What you will do: Count the lines in the records below that contain the string "every", and reply with that number alone.

----- Records to process

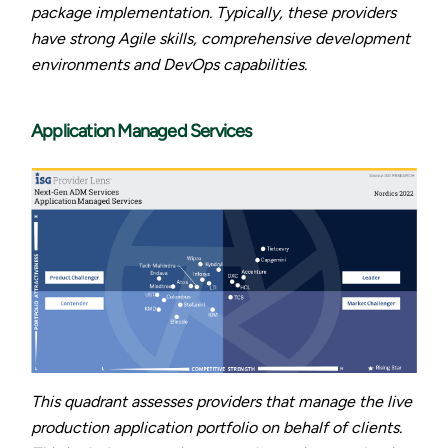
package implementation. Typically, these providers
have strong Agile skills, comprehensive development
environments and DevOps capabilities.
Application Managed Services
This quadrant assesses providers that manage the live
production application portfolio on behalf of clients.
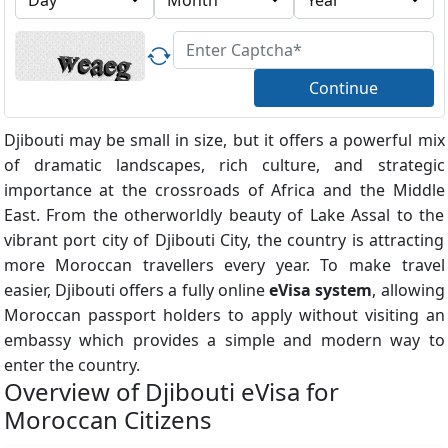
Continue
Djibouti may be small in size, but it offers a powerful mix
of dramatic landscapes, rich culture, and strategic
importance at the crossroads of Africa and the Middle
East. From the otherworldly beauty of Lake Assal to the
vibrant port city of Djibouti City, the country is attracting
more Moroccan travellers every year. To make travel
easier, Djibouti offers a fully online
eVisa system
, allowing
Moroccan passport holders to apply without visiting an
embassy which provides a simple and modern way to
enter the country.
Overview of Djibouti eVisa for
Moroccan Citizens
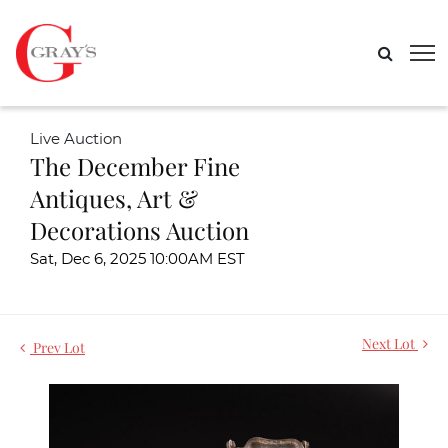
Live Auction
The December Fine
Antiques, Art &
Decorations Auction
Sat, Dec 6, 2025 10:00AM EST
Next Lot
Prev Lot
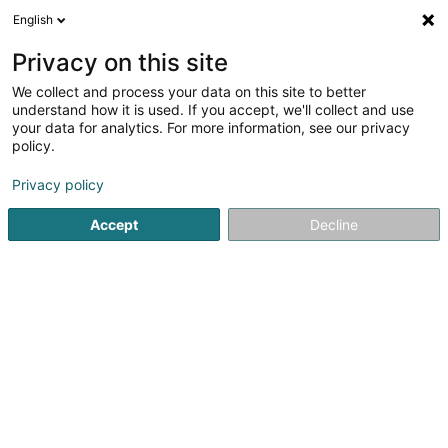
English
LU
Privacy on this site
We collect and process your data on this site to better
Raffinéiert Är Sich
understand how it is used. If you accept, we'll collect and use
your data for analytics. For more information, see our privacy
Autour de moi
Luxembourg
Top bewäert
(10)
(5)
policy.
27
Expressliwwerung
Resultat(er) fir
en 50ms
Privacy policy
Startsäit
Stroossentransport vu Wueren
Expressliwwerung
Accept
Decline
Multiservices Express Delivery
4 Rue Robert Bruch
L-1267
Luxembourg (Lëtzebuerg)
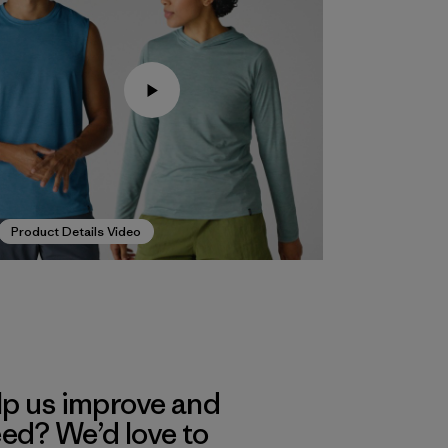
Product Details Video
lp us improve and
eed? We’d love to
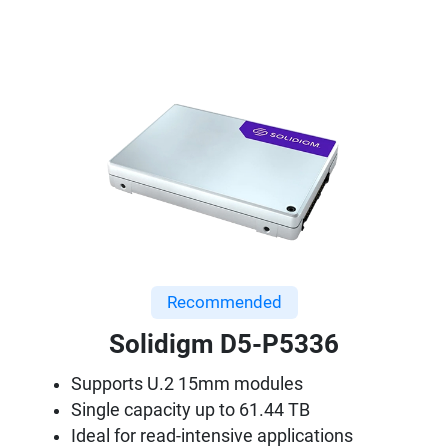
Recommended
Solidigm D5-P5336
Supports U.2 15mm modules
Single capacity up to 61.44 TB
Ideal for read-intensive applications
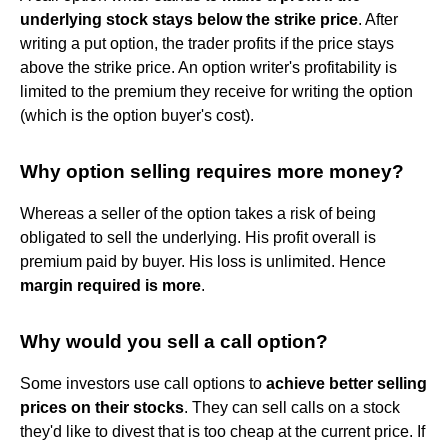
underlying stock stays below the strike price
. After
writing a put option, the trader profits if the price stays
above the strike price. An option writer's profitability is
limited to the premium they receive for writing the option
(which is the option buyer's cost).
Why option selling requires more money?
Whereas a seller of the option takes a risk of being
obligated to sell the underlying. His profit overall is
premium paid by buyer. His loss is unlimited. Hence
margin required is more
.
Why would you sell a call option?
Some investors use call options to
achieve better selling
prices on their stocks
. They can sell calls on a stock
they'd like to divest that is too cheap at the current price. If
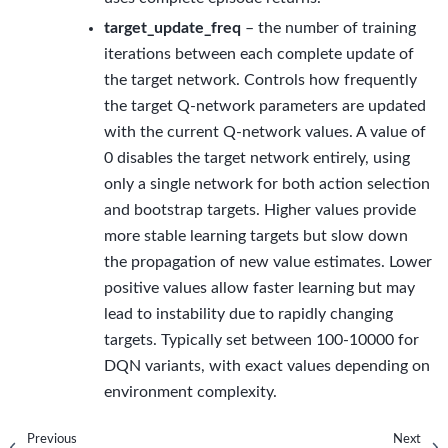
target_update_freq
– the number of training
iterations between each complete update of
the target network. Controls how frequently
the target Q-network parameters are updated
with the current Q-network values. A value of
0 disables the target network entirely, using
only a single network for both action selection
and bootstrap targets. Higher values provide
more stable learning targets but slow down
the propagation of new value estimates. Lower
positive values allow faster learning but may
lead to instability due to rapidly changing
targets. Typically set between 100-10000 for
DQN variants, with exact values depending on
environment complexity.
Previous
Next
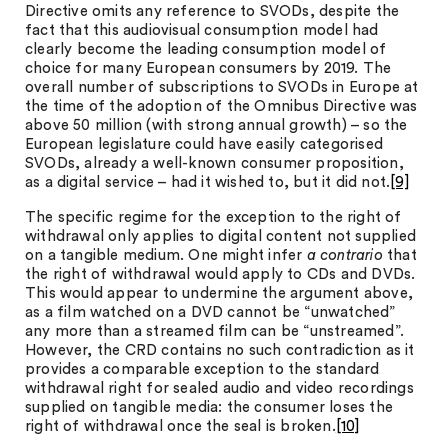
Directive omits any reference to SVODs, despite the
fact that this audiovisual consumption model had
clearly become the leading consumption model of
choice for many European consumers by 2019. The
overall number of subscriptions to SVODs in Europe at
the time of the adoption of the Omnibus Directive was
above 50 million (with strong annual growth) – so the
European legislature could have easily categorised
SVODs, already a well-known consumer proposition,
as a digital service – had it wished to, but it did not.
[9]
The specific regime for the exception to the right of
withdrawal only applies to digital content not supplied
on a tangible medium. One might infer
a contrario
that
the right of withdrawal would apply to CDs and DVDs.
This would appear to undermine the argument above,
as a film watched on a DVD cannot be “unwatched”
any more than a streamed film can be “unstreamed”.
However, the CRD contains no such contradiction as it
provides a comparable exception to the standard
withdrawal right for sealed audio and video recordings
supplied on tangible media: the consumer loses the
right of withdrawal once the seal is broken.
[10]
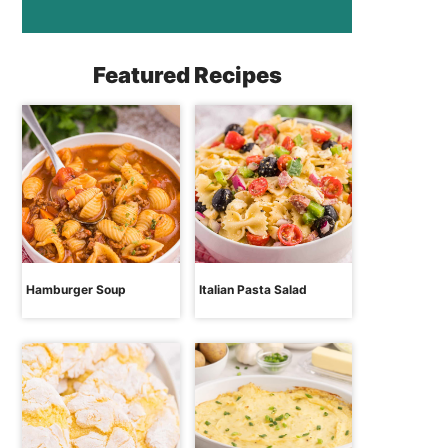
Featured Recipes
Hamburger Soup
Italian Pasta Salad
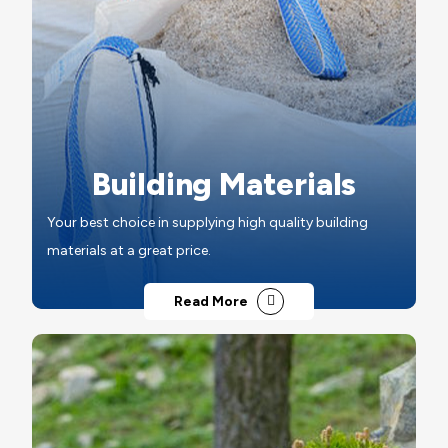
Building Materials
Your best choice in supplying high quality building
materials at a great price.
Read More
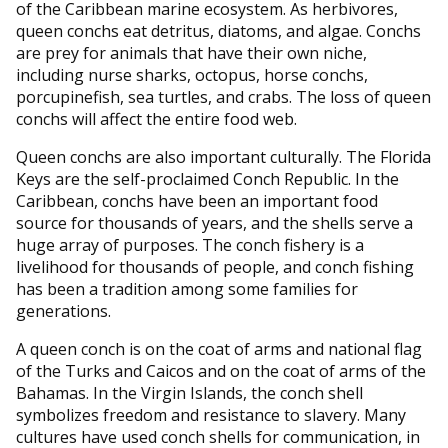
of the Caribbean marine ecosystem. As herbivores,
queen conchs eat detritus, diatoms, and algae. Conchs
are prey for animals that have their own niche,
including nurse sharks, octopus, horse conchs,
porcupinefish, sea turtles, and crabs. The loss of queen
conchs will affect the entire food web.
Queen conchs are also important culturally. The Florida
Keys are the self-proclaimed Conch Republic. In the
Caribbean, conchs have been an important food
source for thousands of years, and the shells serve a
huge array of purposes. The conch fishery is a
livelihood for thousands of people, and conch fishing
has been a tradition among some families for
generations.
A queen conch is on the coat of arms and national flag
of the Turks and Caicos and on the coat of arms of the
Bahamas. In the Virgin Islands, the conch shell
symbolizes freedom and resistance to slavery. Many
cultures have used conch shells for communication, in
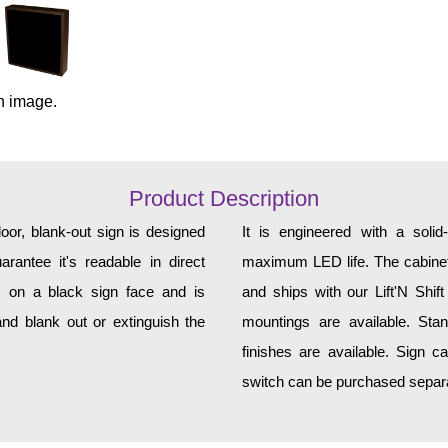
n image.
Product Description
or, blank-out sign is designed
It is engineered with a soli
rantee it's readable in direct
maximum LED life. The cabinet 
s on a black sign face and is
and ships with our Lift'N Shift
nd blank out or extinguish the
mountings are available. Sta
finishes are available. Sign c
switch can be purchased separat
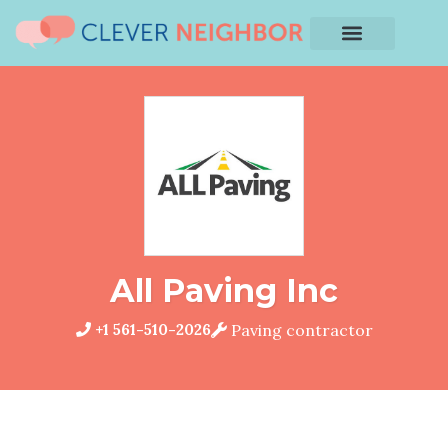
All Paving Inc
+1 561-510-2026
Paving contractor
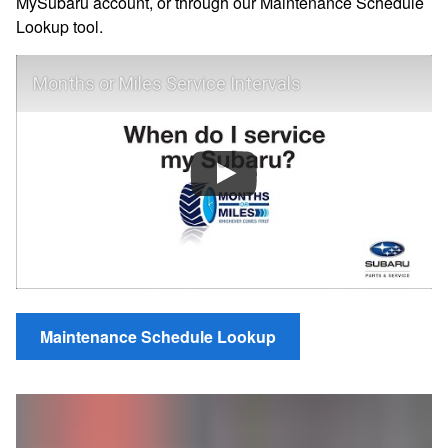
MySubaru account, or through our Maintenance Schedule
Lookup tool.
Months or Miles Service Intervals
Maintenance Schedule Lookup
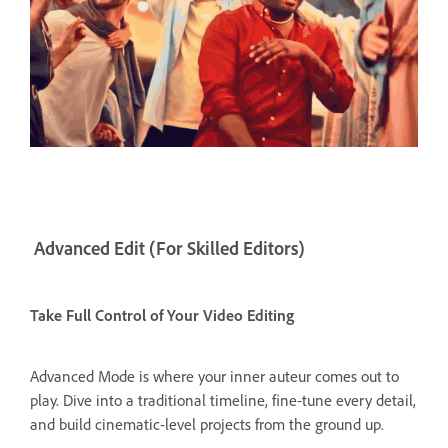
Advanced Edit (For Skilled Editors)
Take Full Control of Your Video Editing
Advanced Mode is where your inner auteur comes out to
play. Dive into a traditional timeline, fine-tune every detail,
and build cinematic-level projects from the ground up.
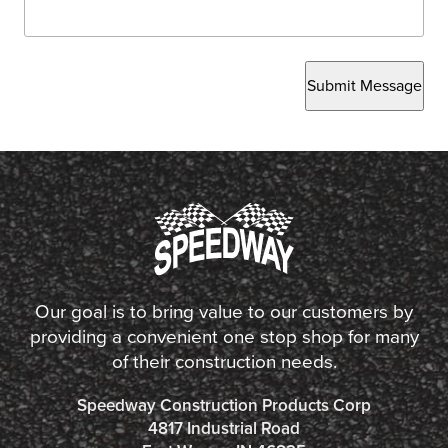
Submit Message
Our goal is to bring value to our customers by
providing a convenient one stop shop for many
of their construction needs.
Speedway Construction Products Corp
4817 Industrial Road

----------

Completed task: 2